Bradley Merrill Thompson, a Member of the Firm in the Health Care and Life Sciences practice, in the Washington, DC, office, was quoted in Pharma & MedTech Business Intelligence’s The Gray Sheet, in “Industry: New SOFTWARE Act Provides Certainty,” by Ferdous Al-Faruque.
Following is an excerpt:
“Originally, the authors of the bill were addressing all health information technology and trying to divide it into three different buckets…But over the last year, the sponsors of the bill apparently changed their mind and instead are much more focused on drawing a sharper line around FDA regulation,” said Thompson. “So that’s a much different exercise than was originally envisioned. Thus, the bill has the more modest goal of simply trying to put ambiguous software on either one side of the line.” …
“In effect, this idea of substantial dependence is a way to distinguish between software that is used simply within the practice of medicine, and software that functions as a regulated medical device,” said Thompson. “The Hatch and Bennet legislation addresses this criterion of transparency, and we’d love to see that embraced in the house bill as well. We believe there is broad support for using this concept of transparency to draw the line around FDA jurisdiction of CDS.”

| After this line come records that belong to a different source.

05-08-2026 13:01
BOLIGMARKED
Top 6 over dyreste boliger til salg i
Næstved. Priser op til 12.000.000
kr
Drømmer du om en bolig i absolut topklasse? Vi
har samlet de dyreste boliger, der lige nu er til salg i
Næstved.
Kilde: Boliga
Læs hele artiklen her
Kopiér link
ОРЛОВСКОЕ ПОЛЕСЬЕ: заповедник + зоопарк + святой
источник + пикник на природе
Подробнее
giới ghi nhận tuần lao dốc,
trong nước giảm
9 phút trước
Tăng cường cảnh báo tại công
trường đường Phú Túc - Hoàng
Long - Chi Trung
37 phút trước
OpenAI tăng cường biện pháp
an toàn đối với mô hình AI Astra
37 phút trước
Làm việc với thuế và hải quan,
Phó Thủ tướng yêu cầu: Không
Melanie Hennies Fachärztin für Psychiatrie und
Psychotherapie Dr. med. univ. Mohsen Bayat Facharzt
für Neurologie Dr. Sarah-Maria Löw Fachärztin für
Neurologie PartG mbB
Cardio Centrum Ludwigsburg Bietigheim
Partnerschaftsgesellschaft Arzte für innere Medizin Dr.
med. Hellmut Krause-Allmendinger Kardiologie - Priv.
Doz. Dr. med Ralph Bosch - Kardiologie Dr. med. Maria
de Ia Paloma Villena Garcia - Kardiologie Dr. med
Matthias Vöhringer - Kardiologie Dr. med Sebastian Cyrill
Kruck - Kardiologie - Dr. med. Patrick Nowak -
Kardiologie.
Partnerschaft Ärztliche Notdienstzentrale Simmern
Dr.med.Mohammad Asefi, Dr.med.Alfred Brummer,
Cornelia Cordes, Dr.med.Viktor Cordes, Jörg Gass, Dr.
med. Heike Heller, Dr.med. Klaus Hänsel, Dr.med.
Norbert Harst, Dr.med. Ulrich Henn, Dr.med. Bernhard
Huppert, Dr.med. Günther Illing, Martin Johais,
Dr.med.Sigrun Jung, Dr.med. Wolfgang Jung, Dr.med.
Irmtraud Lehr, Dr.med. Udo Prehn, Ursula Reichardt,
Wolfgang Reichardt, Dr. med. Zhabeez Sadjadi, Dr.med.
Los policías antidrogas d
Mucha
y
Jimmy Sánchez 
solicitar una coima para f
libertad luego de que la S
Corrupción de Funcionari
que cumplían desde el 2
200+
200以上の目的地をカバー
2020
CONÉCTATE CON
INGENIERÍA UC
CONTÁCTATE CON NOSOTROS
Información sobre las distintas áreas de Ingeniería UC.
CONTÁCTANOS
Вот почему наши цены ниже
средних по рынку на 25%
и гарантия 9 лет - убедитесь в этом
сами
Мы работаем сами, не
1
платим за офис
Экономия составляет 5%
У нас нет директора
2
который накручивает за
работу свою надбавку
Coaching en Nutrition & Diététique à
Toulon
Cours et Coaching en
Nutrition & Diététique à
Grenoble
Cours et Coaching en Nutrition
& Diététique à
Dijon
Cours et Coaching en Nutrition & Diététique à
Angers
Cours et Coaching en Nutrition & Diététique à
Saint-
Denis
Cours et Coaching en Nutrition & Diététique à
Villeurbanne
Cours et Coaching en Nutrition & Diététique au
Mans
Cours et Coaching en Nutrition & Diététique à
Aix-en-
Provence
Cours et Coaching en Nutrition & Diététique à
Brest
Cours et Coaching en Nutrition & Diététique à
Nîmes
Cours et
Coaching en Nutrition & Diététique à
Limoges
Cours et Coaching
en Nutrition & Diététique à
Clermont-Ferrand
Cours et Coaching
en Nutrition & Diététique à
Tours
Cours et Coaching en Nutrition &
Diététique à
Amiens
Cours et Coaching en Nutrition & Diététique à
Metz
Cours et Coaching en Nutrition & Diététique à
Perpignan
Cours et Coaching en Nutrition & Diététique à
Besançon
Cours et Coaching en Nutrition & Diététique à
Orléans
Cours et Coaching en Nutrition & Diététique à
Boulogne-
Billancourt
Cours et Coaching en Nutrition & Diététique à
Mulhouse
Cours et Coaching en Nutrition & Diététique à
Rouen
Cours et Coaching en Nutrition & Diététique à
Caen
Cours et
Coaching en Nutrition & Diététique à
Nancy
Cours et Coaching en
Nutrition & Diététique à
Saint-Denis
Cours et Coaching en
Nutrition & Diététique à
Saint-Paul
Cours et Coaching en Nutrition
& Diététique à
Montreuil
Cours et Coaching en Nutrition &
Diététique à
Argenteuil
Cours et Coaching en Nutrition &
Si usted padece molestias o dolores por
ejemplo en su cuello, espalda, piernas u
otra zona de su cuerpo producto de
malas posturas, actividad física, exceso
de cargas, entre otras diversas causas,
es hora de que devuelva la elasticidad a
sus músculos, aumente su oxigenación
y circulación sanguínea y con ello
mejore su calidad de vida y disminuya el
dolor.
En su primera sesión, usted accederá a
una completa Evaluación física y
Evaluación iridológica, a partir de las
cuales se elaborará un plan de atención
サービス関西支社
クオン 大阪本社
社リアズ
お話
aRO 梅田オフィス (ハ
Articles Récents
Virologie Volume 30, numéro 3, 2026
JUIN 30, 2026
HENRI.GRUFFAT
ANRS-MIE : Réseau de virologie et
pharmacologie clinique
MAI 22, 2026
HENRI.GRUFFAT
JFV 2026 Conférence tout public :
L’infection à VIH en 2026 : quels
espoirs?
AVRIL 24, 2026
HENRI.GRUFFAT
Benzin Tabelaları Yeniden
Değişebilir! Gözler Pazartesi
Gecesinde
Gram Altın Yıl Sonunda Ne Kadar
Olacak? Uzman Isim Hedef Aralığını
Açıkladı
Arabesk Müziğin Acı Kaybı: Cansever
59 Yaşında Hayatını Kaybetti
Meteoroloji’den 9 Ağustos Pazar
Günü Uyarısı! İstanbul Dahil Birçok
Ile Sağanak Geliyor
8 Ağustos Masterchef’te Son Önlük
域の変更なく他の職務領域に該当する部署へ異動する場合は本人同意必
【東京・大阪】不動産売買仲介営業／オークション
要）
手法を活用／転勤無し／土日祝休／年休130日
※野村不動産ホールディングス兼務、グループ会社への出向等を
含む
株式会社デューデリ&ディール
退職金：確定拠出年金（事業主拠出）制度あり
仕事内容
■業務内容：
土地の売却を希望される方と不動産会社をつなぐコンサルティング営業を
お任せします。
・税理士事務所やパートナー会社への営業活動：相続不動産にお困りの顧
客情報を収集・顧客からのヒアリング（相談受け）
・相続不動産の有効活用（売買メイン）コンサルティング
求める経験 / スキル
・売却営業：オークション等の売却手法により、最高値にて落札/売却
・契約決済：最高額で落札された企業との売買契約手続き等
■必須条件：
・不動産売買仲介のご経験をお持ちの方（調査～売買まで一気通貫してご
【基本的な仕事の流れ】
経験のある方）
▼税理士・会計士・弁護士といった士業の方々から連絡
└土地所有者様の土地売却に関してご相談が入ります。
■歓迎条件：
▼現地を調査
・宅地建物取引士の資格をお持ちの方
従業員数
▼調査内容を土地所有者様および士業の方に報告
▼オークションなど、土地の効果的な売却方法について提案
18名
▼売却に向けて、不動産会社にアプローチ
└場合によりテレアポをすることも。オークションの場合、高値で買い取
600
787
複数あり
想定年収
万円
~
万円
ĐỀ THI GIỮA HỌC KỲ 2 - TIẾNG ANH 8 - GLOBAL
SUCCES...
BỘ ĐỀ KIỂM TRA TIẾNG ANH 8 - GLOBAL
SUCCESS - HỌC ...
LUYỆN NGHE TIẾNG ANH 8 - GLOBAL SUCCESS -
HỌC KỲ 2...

He also says he does not think risk should be the only criterion determining what FDA regulates. In general he says FDA should not regulate the practice of medicine and says medical software can often take on elements of the practice of medicine when physicians use them to gather information in their decision-making.
“Even if the physician’s decision involves a risky therapy, fundamentally physician decision-making is part of the practice of medicine and should be regulated by the state boards of medicine, not FDA,” said Thompson. “So it is this additional principle, beyond risk, which needs to be spelled out more specifically in the statute.”